The new subchannelization scheme is designed to simplify the channel estimation and to reduce the signaling overhead required for the burst placement, and it only depends on the MIMO scheme at use.
The AAI defines newMIMO configurations to support single userMIMO (SU-MIMO) and multiple user MIMO (MU-MIMO) schemes, both with adaptive and non-adaptive precoding. The WiMAX Forum defines the minimum number of ABS antennas as two, while the advanced mobile station (AMS) can operate with only one antenna. This leads to the need to replicate processing in transmit and receive chains only in the ABS.
For the initial ranging and handover mechanisms, new ranging preambles are added with extended length. Ranging preambles are transmitted with a subcarrier spacing which is a fraction of the regular frequency spacing. This behavior can be achieved with larger FFT sizes; hence, an adjustable FFT size in the corresponding processing blocks could be desirable.
Channel coding in 802.16 m only uses two FEC schemes. On the one hand, convolutional turbo codes (CTC) is the encoder defined to transmit the data bursts. On the other hand, a TBCC encoder with rate 1/5 is used to encode the control information. In this case, it would be necessary to implement two encoding and decoding algorithms inside the FEC processing block. The mandatory H-ARQ processing can be addressed inside the PHY Control task.
The proposed architecture can be readily adapted to give support to an implementation of the AAI. As an example, an adaptation of the architecture is shown in Figure 13 , in which ABS and AMS are configured to support a 2 × 1 MIMO scheme, which would require an increase of hardware resources to support the implementation of the new functionalities. As noted before, the Frame control, Synchronization, and FFT/IFFT blocks must be enhanced to support the new subframe structure. The new subchannelization scheme can be implemented in the same DSP as the old PUSC blocks, as well as the channel equalization step.
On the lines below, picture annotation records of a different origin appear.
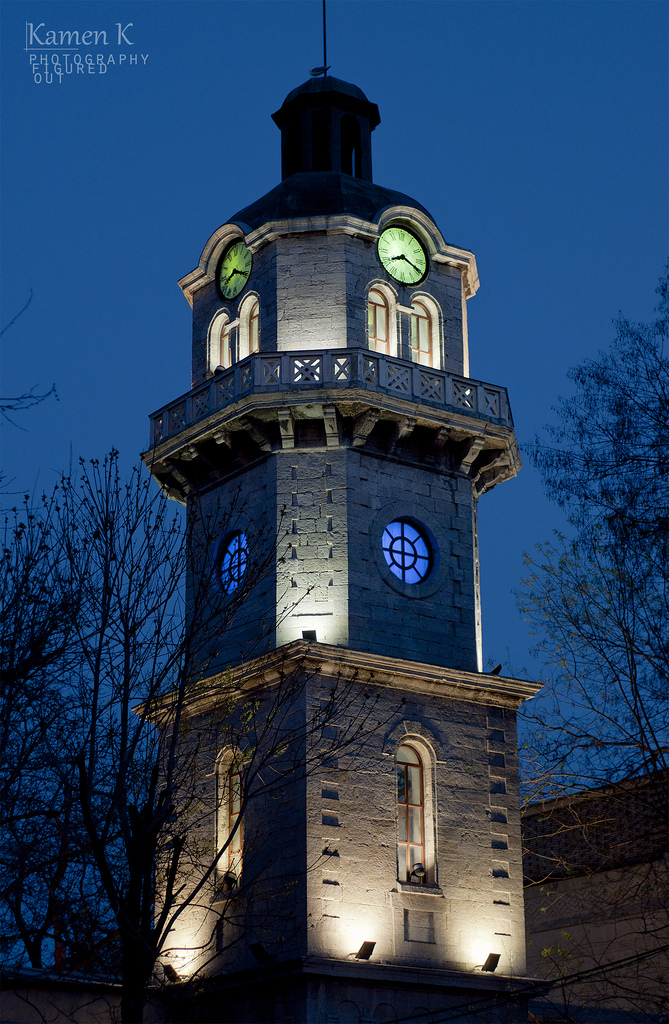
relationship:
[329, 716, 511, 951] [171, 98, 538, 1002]
wall of the building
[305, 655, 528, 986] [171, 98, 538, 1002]
wall of a building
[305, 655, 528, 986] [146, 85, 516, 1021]
wall of a building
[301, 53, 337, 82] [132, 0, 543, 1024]
bird on the building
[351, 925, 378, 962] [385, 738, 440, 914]
light mounted in window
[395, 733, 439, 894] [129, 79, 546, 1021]
window on building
The ABS MIMO requirements impose the need to replicate the transmit and receive chains, forcing the increase of hardware resources in the FPGA and in the DSP modules, since they have to implement the new precoding techniques. In this case, we have concluded that a new DSP needs to be added into the ABS to accommodate the increase of the baseband processing needs. Also, the H-ARQ technique requires an increase in memory due to the need to store the received bursts. Finally, the new FEC schemes need to be implemented in a larger FPGA as the Virtex-II has not enough resources.
Conclusions
We have addressed the design and implementation of realtime OFDMA-TDD PHYs compliant with the WiMAX standard. We have presented a cost-effective SDR hardware architecture made up of FPGA and DSP modules that allows for the real-time implementation of all OFDMA-TDD PHY functionalities in the downlink and in the uplink at both the BS and the MS of the mobile WiMAX standard. We explained in detail the different design decisions adopted to accomplish this stringent objective. The proposed design is shown to efficiently use the available FPGA resources. Experimental evaluation of the downlink and the uplink obtained with the implemented BS and MS was carried out in real time using a hardware device that emulates AWGN and ITU-R wireless channel models. Specific performance metrics that take into account the frame and the DL-MAP messages detection were considered to illustrate the adequate performance of the proposed design. Finally, the utilization of the proposed hardware architecture to implement the WirelessMAN-advanced air interface is discussed.
Endnotes
a Set to 36 in the IEEE Std. 802.16e.